Ouvi há pouco uma entrevista do Thonny Anderson para o Kalwyn Corrêa, na Rádio Grenal.

Chamou atenção uma declaração dele dizendo que estava no banco de reservas e imaginando o que faria se entrasse no jogo contra o Ceará.

Parece simples, mas faz toda a diferença. O cara sabia que poderia entrar a qualquer momento e fez a leitura correta dos movimentos que era preciso para marcar o gol logo de cara.

O próprio Thonny admitiu na entrevista que 90% do gol foi do Everton, mas o fato de estar ligado mesmo antes de entrar na partida ajuda muito.

Outro ponto legal é que o cara não fez crise dizendo que precisa ser titular. Em seu primeiro ano como profissional, tá feliz só de ser uma peça no elenco do Renato.
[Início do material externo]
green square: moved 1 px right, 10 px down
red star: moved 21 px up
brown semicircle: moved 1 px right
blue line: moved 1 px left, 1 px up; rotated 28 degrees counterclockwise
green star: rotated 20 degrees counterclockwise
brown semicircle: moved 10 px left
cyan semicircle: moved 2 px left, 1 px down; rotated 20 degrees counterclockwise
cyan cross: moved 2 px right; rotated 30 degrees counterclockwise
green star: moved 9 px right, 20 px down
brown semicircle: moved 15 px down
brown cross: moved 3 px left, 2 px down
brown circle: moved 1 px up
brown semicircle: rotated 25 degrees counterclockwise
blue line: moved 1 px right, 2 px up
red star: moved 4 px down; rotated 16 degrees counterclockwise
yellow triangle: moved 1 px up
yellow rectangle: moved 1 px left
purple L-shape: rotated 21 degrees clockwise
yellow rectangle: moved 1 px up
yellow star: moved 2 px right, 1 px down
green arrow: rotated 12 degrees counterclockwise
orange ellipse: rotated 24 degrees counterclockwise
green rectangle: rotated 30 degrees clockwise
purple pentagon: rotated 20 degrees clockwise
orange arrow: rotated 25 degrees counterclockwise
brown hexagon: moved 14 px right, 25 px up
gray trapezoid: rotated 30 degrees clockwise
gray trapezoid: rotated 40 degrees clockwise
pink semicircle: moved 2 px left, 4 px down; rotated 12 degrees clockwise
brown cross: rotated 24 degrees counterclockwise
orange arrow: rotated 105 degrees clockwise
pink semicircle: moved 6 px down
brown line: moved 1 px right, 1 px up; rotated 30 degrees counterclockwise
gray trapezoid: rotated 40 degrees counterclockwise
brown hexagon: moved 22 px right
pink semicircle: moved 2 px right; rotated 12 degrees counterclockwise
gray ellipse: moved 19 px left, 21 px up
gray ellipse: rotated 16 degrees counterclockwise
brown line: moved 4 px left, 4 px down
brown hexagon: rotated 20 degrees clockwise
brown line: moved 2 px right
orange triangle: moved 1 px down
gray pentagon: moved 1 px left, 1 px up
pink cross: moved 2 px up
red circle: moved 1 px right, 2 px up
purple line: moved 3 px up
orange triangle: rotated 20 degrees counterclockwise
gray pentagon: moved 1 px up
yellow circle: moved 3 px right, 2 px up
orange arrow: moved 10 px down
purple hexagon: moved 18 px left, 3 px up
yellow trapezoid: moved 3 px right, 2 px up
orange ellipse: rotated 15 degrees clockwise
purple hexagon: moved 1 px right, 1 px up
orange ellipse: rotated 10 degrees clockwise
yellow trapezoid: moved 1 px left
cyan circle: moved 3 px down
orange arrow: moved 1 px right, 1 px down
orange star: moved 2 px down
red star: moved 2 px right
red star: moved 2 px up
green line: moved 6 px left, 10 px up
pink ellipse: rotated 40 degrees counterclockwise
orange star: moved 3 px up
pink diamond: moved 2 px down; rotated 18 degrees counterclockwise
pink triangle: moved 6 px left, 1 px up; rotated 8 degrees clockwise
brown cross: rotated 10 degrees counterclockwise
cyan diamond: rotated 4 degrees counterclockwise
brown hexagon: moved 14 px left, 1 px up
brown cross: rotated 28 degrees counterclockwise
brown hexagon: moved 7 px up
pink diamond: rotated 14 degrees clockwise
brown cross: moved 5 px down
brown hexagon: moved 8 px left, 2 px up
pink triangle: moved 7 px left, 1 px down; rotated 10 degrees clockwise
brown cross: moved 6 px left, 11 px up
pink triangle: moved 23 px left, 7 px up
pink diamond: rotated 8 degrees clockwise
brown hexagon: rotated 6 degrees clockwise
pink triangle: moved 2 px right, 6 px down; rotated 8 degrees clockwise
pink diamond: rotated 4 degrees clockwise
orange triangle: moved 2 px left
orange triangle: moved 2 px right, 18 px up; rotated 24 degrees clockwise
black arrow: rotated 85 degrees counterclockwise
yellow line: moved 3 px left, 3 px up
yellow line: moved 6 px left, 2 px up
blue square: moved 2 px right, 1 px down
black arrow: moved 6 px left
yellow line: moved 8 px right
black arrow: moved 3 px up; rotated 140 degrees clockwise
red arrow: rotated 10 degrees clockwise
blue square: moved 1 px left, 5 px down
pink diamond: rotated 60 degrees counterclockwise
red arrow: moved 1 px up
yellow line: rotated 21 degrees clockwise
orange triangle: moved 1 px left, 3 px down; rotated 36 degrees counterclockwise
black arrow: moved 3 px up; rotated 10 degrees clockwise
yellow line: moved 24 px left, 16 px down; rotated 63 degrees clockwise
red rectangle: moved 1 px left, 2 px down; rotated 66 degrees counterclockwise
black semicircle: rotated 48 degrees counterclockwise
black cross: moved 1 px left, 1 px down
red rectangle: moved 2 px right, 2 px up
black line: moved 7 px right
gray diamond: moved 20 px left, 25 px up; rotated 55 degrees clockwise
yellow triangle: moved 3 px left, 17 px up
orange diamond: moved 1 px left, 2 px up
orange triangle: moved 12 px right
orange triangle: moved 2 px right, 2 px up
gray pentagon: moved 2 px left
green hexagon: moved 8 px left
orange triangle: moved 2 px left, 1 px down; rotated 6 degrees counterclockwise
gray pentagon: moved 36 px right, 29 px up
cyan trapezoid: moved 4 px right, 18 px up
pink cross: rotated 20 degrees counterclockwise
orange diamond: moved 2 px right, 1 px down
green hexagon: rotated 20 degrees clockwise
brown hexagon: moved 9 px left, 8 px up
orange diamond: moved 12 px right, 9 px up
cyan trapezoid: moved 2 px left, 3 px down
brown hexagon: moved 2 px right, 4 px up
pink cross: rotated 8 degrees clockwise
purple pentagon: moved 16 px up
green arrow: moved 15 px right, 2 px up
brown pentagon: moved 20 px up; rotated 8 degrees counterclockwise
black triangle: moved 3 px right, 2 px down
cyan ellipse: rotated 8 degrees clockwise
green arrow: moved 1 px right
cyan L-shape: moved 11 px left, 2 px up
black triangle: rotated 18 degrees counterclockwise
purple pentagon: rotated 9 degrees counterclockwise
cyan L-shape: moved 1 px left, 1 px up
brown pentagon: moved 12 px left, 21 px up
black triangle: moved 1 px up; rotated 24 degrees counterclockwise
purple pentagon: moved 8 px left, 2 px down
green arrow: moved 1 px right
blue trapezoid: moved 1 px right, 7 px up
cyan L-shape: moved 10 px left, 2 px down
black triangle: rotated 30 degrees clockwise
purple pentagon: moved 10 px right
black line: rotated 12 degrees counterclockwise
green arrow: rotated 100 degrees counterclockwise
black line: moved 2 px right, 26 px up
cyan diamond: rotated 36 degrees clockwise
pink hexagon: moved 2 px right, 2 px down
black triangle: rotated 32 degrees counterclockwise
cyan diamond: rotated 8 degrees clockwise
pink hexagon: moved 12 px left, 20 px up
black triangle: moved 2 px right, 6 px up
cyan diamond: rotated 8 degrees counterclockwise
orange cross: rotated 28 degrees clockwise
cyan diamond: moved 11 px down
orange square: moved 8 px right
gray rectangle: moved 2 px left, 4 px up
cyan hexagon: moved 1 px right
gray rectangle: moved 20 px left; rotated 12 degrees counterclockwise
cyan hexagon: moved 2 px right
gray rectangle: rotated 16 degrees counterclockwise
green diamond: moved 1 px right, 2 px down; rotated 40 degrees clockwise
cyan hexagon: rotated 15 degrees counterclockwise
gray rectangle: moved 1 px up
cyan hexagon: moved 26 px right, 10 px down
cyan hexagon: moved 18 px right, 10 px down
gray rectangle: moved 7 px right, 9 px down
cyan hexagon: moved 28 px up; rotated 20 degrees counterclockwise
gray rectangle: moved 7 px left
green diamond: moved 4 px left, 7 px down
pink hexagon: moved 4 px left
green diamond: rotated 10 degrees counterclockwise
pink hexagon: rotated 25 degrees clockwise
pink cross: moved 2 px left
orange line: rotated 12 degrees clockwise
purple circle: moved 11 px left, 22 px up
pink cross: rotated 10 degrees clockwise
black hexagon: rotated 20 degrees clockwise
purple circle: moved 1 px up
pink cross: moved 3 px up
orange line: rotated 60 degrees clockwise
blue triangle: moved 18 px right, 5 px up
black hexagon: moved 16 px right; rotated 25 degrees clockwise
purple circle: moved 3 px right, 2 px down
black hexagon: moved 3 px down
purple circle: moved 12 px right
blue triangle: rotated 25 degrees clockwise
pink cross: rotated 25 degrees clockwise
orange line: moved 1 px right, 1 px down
Por fim, ficou claro na entrevista que, mesmo jogando como um falso 9, ele quer é ser meia.

Não há problema em ajudar no ataque, mas Thonny confessou que é difícil jogar de centroavante porque os zagueiros são muito fortes e o bicho pega por ali, jogando de costas para o gol.

Deu para perceber que ser meia e sair jogando com a bola dominada de trás, como meio-campo, é o que ele mais gosta.